In the blank American town, the person with land owns, and retains ownership. That person has the capacity to generate wealth when necessary, and usually to gain more wealth. More to the point, such a person gains the ability to rent. In the actual terms of Adam Smith, such a person becomes a naive capitalist. Because the microtown is cut off, because the Interstate is forty miles that way or that way, because "those people in [Big City]" do things differently, the landed individual inherits the social position of the founder without inheriting the values of the founder.

The pioneer who crosses the plains to set up a community and decides to put his life, wife, and future at stake to live with the rest of his wagon train in a particular valley is dedicated, vitally, to the concept of cooperation. Contrary to NRA pamphlets, such persons were not dedicated to shooting things and people and "freedom." Even if the people who settled were weirdos there to get gold, the ones who stayed were pretty passionate about the idea of a town that functioned by law and fairness. Those "founders," like the aristocratic families of the south, took care to inculcate in their children a code of compassion and fairness (at the end of a lash, if necessary). The person who acquires simply to overcome the unfairness of the capitalist system, on the other hand, may inculcate a different set of values, may have a different lesson to teach. In microtowns now, that is the person, through abdication and abnegation, who is the town leader.
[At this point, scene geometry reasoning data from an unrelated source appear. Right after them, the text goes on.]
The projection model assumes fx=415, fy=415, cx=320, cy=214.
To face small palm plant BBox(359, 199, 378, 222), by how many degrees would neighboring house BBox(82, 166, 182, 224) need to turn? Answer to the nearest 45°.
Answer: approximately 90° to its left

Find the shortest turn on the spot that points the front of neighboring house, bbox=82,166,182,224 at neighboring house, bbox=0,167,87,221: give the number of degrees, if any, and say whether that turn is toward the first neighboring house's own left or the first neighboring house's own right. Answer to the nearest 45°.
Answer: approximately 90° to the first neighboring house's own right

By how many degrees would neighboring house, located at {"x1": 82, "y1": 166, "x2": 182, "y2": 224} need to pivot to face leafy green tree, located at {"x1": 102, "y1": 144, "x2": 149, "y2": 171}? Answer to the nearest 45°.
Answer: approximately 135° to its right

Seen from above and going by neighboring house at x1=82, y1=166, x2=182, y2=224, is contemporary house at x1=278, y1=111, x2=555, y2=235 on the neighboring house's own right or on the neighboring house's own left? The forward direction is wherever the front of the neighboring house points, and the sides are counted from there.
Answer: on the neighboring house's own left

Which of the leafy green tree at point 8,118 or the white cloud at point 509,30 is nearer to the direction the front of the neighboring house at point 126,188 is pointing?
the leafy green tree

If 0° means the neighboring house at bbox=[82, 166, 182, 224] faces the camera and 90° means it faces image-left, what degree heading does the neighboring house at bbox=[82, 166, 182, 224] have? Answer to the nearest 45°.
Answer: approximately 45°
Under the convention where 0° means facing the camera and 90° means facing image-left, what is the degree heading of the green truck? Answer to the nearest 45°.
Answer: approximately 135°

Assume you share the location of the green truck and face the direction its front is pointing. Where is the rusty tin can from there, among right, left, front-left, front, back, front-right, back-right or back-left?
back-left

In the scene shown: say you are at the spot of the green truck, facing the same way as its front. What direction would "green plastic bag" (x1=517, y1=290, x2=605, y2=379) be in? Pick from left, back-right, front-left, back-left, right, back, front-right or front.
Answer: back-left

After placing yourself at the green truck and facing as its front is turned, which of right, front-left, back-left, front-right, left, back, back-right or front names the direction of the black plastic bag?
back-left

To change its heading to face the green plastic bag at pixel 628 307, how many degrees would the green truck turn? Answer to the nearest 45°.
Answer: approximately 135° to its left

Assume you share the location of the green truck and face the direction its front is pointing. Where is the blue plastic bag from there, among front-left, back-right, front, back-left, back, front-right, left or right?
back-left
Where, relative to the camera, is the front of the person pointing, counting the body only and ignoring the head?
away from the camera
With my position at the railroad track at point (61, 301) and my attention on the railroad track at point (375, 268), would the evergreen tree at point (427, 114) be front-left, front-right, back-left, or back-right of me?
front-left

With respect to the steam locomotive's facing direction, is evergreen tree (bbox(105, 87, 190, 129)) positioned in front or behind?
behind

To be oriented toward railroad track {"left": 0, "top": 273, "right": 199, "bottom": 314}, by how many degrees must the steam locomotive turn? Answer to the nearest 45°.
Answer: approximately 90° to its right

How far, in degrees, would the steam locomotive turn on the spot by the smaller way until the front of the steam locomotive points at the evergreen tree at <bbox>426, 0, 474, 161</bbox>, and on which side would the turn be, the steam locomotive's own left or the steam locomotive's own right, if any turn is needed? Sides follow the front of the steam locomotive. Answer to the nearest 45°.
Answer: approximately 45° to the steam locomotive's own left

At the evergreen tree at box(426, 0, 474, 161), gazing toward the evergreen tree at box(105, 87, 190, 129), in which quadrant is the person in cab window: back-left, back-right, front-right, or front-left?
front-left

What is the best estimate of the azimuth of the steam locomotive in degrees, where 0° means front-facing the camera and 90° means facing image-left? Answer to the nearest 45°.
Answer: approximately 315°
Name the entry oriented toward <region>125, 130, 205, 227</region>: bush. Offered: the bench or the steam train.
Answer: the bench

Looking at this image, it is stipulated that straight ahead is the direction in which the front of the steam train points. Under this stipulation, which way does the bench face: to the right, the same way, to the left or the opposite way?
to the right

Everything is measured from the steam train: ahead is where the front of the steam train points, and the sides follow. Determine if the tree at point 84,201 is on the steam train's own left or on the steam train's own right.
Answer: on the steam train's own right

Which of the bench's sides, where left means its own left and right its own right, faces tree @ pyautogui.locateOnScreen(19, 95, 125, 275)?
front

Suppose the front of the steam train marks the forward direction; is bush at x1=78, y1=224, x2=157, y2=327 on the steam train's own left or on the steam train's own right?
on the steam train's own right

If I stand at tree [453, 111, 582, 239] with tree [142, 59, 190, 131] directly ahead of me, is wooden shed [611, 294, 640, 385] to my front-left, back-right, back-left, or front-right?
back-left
[I've detained you enough for one essay. I will continue with part three, but it will come sooner than this one did. Rising gorge wants out.]

2 comments:

K. Scott said...

Still finding myself in stark disagreement with some of your basic premises, but I'll reserve judgement until you have posted your last on the subject.

The Geogre said...

Uh-oh. Seriously? I thought the neo-feudal thing was pretty acute. From that bit of lumber the flag will fly.

Anyway, I reckon tomorrow. I tend to get all essay-ish after church.